Susan Krauss Whitbourne, PhD
Psi Chi Eastern Vice-President (2006-07)
University of Massachusetts Amherst
I’ve been on the National Council for less than a year, but it was immediately clear from the first time I met Ginny that she is a whirlwind of organization and activity, and all with such a calm air of assurance that I felt immediately at ease, despite knowing that there was a whirlwind of official responsibilities and duties heading my own way! It is abundantly clear that she sets a standard of collegiality and conscientiousness not just for Psi Chi, but for organizations in general. And beside all that, she’s a fun and interesting person to hang out with at conferences. I wish you the best always, Ginny!Jason Young, PhD
Psi Chi Eastern Regional Vice-President
Hunter College, CUNY
When Dr. Virginia Andreoli Mathie became the Executive Director of Psi Chi, the National Honor Society in Psychology, on July 1, 2004, a new era in the history of the organization began. It became the first time that a doctoral-level trained psychologist assumed the position. Psi Chi could not have made a better choice in terms of this decision because Dr. Mathie (or Ginny) is a truly extraordinary individual. She has brought to Psi Chi energy, imagination, dedication, a superior work ethic, attention to detail, and a wonderful personality that exudes enthusiasm and warmth. Her presence as a Psi Chi leader will truly be missed.
Dr. Mathie has long been a person who aspires toward work excellence. In this regard, she has been a perfect fit for Psi Chi. But, she has brought even more to the organization and her legacy will be hard to match. She has dedicated herself to enhancing teaching and learning through professional service. She is also an exemplary individual when it comes to shaping partnerships with others individuals and organizations. Her expertise in this area has greatly assisted Psi Chi in building bridges which have opened doors for students in Psi Chi to participate in various grant programs (i.e., with the FBI, APA, APS, etc.), as well as, other activities. It was truly an honor for me and for Paula Miller to have worked with her to establish the first Psi Chi National Leadership Conference.

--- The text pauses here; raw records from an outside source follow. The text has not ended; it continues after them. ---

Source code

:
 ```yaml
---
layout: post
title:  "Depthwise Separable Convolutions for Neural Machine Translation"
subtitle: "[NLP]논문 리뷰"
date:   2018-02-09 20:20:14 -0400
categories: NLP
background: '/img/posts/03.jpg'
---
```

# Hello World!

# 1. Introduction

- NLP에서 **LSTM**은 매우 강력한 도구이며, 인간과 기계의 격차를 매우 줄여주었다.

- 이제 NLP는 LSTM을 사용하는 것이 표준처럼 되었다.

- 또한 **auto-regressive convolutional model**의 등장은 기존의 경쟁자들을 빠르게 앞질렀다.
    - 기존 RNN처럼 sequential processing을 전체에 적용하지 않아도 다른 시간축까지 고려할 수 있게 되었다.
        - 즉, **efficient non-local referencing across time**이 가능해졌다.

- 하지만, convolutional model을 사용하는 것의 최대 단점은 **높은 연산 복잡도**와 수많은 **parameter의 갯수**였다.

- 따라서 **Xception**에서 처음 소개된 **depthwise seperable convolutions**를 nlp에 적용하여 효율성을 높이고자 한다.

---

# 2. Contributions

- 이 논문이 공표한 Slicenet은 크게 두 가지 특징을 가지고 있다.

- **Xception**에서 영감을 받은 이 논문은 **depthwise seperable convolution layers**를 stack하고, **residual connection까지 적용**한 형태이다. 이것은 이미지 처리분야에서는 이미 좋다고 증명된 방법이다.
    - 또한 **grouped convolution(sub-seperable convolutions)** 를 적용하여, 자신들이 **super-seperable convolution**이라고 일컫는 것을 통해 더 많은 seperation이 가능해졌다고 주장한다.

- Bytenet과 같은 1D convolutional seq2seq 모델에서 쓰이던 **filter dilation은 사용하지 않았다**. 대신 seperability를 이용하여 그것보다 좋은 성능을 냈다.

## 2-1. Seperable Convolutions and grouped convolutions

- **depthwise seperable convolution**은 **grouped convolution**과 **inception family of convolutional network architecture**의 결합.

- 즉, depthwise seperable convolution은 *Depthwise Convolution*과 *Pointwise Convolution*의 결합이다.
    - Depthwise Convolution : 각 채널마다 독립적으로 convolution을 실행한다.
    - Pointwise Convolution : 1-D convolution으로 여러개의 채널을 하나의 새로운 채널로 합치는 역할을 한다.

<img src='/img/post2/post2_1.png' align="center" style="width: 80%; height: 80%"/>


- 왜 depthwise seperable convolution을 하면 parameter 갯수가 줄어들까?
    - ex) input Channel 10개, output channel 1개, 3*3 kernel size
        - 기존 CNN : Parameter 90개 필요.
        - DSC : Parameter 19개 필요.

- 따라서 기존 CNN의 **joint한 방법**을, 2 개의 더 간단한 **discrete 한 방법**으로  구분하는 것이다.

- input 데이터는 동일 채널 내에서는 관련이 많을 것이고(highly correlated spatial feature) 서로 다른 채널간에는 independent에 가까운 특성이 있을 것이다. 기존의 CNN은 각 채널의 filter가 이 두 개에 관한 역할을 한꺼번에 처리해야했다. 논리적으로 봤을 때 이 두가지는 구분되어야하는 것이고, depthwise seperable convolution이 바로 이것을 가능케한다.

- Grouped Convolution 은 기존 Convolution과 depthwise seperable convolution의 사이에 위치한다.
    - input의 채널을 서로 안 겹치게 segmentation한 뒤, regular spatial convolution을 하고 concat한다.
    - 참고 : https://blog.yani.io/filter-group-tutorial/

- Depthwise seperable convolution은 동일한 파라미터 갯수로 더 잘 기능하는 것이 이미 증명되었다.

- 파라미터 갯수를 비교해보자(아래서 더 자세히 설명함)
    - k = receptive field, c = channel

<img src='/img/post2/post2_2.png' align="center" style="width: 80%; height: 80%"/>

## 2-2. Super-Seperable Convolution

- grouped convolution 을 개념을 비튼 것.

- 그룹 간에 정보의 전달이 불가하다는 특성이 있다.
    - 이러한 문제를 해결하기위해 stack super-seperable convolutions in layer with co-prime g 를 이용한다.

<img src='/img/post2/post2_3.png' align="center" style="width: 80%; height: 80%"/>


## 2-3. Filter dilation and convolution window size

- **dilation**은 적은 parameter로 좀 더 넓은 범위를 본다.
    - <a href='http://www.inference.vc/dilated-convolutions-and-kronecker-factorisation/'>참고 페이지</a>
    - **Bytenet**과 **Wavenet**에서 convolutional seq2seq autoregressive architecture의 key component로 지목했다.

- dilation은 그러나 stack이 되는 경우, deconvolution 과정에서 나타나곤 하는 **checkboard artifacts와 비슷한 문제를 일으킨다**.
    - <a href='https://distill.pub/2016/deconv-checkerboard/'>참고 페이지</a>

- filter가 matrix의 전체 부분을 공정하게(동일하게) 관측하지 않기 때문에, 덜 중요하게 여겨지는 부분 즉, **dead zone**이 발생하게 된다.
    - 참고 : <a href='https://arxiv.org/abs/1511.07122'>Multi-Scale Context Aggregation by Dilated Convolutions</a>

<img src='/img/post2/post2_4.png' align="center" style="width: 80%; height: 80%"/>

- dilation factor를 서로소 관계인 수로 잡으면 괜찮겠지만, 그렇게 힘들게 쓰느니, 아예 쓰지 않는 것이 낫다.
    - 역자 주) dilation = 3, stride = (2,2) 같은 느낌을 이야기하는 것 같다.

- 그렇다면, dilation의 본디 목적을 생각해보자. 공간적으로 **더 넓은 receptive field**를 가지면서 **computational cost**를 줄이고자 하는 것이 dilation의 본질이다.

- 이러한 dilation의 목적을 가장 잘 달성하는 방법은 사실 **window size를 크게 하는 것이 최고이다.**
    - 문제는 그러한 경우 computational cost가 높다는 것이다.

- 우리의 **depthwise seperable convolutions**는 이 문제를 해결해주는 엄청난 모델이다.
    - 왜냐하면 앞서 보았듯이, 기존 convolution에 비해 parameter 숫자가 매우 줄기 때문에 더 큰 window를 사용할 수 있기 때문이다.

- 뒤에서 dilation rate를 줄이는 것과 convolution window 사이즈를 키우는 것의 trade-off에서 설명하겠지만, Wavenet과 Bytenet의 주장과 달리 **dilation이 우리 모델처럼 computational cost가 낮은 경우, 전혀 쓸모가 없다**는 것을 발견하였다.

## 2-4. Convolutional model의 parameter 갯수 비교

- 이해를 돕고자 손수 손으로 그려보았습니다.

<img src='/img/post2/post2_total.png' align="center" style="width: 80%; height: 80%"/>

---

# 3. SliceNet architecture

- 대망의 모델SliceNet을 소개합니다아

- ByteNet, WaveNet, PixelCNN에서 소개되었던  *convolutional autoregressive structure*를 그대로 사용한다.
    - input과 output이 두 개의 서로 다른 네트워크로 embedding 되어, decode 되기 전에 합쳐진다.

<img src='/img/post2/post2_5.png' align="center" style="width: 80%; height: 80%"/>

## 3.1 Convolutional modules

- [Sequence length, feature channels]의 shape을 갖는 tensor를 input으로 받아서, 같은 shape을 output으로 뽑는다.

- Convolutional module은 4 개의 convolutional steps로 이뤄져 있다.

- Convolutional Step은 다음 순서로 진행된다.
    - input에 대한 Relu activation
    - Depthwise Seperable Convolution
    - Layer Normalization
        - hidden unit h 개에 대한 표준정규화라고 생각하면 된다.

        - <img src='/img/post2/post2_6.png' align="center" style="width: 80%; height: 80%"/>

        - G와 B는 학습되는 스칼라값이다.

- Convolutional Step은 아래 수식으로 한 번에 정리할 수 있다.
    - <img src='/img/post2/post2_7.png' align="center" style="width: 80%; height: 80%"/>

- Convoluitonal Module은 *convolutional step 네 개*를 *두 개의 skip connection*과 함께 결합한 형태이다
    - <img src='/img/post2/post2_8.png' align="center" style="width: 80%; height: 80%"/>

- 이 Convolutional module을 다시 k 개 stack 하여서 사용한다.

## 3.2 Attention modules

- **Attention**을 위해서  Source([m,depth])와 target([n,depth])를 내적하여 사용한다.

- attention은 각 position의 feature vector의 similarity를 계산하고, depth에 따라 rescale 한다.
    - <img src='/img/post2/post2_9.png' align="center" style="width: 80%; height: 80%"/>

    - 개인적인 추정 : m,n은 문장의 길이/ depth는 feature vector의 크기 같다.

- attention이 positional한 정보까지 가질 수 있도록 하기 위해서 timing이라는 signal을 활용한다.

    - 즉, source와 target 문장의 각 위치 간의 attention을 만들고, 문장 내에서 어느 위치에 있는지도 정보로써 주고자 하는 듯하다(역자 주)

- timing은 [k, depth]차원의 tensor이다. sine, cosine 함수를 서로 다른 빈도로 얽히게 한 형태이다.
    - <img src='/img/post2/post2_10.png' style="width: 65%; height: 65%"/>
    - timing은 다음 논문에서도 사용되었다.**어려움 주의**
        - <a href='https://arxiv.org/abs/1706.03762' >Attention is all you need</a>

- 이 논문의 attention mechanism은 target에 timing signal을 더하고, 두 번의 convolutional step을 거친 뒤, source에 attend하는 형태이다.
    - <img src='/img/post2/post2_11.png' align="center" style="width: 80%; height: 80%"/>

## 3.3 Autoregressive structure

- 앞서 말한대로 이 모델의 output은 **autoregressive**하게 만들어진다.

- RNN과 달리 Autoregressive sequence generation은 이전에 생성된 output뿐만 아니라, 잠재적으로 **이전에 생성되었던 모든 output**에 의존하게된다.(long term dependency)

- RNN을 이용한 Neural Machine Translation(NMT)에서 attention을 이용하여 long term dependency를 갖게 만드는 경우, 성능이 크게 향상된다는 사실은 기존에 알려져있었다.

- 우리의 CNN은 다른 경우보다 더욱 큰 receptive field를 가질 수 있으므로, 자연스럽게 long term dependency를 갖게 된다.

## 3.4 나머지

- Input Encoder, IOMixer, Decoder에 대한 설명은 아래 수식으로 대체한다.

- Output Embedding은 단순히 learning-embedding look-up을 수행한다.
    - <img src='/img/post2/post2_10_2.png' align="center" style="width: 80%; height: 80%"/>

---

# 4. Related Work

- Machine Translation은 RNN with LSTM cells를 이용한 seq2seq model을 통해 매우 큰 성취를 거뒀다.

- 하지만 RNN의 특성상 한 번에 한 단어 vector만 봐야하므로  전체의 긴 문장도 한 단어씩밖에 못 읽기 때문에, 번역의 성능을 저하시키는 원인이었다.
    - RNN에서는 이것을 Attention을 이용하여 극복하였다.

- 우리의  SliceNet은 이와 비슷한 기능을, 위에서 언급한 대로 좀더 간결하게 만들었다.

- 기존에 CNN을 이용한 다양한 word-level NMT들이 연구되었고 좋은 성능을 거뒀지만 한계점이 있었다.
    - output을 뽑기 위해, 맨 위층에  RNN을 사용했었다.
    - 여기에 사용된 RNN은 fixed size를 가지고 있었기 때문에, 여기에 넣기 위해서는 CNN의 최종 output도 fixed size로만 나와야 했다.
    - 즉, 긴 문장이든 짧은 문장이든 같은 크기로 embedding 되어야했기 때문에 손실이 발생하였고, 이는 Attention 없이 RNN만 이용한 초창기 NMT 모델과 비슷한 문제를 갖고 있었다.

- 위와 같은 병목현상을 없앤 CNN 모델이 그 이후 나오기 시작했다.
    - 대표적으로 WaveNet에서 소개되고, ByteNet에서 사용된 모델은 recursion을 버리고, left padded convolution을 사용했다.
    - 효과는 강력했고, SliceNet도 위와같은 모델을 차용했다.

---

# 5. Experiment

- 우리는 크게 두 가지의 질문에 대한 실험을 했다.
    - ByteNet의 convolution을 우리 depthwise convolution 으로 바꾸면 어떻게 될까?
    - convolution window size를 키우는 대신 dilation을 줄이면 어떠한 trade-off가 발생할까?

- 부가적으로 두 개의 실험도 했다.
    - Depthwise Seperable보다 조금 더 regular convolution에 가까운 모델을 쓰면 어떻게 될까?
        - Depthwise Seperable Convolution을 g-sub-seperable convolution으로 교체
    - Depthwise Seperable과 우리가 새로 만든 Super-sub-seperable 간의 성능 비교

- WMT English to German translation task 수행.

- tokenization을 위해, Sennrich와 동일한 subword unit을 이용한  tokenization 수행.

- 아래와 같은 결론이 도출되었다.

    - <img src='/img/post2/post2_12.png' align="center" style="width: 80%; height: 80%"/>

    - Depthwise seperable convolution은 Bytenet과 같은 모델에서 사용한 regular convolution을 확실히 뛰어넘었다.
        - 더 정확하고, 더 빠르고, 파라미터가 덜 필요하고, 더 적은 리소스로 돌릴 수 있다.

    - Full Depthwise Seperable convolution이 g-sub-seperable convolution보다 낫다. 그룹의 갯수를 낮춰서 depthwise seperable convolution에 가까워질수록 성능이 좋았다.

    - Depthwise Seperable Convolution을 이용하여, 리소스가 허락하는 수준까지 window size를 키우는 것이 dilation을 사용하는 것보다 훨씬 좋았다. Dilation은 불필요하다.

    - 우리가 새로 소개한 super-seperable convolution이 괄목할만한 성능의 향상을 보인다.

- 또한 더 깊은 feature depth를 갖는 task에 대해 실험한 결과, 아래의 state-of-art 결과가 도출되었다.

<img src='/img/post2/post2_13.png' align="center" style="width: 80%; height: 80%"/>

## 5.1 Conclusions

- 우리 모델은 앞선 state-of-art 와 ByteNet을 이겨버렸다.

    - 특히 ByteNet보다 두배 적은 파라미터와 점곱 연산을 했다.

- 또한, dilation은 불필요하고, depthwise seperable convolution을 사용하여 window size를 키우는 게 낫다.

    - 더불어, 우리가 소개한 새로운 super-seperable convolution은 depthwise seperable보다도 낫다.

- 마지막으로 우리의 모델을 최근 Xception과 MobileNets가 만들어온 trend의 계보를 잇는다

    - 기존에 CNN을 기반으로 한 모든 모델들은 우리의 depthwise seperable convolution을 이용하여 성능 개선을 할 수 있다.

Dr. Mathie is a superior individual whom, I believe, could serve as a universal role model as to how leadership should be carried out. In this regard, I would suggest that Psi Chi name a special award after her... the Virginia Andreoli Mathie Executive Director Award... to be given out every two years at the Psi Chi National Leadership Conference to the student or other individual who has contributed most to the enhancing of Psi Chi through professional service to the organization.
Tribute should be paid to Dr. Virginia Andreoli Mathie for her many, many hours of dedicated service to Psi Chi. I will long remember that I had the wonderful opportunity to have served as the last Psi Chi President to have worked with the Mathie-Miller team. Both of these women will always stand as special people to me.